_Data for processing_
-*-*-

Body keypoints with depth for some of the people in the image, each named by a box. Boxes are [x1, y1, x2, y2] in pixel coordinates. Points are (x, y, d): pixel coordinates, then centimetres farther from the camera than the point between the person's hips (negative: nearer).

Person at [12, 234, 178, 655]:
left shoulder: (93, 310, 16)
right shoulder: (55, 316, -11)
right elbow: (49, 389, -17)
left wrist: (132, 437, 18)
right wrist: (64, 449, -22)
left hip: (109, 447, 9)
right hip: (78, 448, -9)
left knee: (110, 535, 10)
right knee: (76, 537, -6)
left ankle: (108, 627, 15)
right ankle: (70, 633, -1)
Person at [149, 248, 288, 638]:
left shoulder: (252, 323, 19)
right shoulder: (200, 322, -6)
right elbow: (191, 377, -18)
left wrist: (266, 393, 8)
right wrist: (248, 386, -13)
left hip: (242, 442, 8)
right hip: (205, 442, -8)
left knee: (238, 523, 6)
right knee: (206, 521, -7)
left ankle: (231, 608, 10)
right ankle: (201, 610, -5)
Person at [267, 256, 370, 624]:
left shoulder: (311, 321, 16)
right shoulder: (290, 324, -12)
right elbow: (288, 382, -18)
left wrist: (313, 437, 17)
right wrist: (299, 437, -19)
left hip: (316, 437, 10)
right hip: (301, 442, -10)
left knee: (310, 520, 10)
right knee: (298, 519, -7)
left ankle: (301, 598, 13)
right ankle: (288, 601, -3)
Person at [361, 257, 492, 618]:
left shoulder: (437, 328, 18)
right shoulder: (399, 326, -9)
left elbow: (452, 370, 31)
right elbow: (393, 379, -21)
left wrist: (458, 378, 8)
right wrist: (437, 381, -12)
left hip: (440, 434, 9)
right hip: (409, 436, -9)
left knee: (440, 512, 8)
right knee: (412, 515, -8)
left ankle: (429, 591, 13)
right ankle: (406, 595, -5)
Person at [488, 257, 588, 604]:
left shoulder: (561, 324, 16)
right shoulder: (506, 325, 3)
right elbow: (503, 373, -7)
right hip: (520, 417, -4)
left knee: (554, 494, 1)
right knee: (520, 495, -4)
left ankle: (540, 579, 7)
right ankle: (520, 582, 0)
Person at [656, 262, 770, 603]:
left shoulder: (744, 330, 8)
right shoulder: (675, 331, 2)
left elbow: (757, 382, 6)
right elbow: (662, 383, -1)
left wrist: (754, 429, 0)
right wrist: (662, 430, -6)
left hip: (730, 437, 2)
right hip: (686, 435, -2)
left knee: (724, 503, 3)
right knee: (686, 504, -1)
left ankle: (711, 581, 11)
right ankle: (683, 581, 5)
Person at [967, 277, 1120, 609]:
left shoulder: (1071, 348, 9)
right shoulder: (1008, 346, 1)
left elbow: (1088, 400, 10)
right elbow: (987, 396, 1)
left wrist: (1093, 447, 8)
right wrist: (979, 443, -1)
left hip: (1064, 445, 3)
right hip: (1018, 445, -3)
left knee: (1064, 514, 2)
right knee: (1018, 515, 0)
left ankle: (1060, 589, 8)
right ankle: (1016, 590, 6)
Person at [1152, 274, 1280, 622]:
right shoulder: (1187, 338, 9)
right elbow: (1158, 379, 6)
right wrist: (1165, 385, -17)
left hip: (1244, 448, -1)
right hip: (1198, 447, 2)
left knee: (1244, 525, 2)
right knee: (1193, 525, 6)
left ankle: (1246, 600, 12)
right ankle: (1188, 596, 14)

-*-*-

_The problem_
Select and copy each line from the data that includes the word "elbow".

_Answer to this problem_
right elbow: (49, 389, -17)
right elbow: (191, 377, -18)
right elbow: (288, 382, -18)
left elbow: (452, 370, 31)
right elbow: (393, 379, -21)
right elbow: (503, 373, -7)
left elbow: (757, 382, 6)
right elbow: (662, 383, -1)
left elbow: (1088, 400, 10)
right elbow: (987, 396, 1)
right elbow: (1158, 379, 6)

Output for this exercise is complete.